Trenton on Christmas Night #RTTBROS #Nightlight #America250 #USA250 #Nation250
“It is of the LORD's mercies that we are not consumed, because his compassions fail not. They are new every morning: great is thy faithfulness.” — Lamentations 3:22-23
THE STORY
On Christmas night, 1776, everything was about to end. The Continental Army had been retreating for months. New York had fallen. New Jersey had fallen. Philadelphia was threatened. Men were deserting by the hundreds, their enlistments expiring, their feet leaving bloody prints in the snow. Washington's army had shrunk from twenty thousand men to fewer than three thousand. Thomas Paine, writing by firelight as he marched with the army, produced the lines that named the moment: "These are the times that try men's souls"
Washington decided to attack. The plan was to cross the ice-choked Delaware River on Christmas night, march nine miles to Trenton in the dark and cold, and surprise the Hessian garrison before dawn. It was the kind of plan that only a desperate man would attempt, and Washington was desperate in exactly the right way: desperate enough to trust God with what human calculation could not support.
The crossing was brutal. The river was full of ice. The boats were inadequate. It took far longer than planned, and the column did not reach Trenton until well after dawn. But something remarkable had happened in the Hessian camp. Their commander, Colonel Rall, had received a note during a Christmas celebration warning him that the Americans were coming. He had put the note in his pocket without reading it. He was still in bed when Washington's men came over the walls.
THE REFLECTION
Nine hundred Hessians were captured. Not a single American was killed in the battle.
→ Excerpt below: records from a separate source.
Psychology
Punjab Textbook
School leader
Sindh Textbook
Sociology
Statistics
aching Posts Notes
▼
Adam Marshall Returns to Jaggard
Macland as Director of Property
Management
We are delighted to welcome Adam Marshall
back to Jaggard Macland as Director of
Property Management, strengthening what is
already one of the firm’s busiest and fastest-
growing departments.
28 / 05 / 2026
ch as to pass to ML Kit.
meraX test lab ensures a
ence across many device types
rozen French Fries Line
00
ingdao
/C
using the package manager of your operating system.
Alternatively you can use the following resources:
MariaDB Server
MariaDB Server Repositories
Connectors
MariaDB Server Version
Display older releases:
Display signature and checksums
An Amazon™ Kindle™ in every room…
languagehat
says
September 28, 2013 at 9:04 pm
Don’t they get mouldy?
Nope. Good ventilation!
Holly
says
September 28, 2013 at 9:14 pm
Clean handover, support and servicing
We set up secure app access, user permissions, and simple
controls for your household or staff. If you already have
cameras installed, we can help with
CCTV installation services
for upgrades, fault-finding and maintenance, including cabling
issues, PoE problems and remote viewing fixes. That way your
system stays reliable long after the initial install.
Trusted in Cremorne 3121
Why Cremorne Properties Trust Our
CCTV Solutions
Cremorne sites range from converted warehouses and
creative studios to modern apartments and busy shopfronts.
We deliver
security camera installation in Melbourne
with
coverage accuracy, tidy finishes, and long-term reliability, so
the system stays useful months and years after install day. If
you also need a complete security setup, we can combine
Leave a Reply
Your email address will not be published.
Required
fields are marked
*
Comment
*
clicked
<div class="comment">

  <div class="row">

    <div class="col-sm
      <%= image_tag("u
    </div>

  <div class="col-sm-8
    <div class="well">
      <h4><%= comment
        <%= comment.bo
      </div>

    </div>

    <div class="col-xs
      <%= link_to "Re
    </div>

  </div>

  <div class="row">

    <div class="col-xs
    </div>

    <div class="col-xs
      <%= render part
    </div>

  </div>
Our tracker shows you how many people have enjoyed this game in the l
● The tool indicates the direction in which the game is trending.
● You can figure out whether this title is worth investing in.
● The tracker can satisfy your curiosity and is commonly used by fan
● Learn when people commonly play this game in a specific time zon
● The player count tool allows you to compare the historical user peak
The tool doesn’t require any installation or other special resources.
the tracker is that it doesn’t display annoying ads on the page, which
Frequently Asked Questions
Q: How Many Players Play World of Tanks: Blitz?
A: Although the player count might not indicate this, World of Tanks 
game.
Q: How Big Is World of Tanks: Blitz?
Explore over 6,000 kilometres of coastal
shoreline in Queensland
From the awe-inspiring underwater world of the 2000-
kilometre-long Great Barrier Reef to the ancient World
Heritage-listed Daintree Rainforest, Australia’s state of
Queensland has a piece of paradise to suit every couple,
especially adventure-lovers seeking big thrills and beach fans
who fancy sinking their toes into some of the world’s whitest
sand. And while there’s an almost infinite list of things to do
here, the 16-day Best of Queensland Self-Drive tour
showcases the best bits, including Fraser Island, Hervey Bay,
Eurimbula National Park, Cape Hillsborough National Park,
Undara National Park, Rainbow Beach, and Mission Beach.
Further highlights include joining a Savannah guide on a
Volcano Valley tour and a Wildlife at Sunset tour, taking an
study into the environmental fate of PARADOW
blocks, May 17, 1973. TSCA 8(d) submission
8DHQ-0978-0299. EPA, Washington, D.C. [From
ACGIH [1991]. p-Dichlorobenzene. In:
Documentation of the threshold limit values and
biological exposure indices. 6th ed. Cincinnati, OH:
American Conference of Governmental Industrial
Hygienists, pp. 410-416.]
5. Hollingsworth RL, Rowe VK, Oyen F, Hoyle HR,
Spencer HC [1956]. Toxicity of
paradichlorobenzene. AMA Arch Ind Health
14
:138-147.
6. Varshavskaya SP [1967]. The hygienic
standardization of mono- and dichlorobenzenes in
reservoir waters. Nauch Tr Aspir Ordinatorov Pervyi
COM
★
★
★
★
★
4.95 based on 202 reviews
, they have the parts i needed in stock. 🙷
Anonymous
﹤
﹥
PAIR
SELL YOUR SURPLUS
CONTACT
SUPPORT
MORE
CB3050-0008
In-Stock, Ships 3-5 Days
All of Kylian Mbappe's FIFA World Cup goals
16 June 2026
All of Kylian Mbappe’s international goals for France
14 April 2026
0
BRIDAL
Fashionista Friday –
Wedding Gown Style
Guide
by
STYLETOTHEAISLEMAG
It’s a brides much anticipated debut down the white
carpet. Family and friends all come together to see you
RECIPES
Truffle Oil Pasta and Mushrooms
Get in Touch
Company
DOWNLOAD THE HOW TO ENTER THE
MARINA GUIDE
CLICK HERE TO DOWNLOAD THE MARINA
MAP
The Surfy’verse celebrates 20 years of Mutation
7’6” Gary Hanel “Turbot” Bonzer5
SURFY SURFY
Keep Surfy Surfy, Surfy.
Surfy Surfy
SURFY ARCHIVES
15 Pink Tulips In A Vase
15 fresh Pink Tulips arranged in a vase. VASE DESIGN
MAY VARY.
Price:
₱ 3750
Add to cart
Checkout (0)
Washington wrote to Congress afterward: "Providence seems to have smiled on every part of this enterprise".
Lamentations 3:22-23 was written by Jeremiah in the rubble of Jerusalem. The city had fallen. The temple was destroyed. Everything he had loved was gone. And in the middle of the ash and the grief, he found something that had not failed: the mercies of God were new every morning. His faithfulness was great.
Washington's army experienced that verse on Christmas night, 1776. They crossed an impossible river in the dark and cold, arrived late and found their enemy asleep, and won a victory that had no human explanation beyond the one Washington offered: Providence had smiled on every part of it. Colonel Rall's unread note is one of the most extraordinary details in American military history. A warning that could have prevented the battle sat in a dead man's pocket because God had other plans. The timing of the crossing, the ice, the delay, the darkness, the note that was never read, none of it was coincidental. It was morning mercy arriving in the form of a frozen river crossing on the night after Christmas.
The mercies of God are new every morning. Even the mornings when you have been retreating for months. Even the mornings when your men are bleeding through their boots. Even the mornings when everything says stop, and faith says cross. Cross the river. The mercies are waiting on the other side.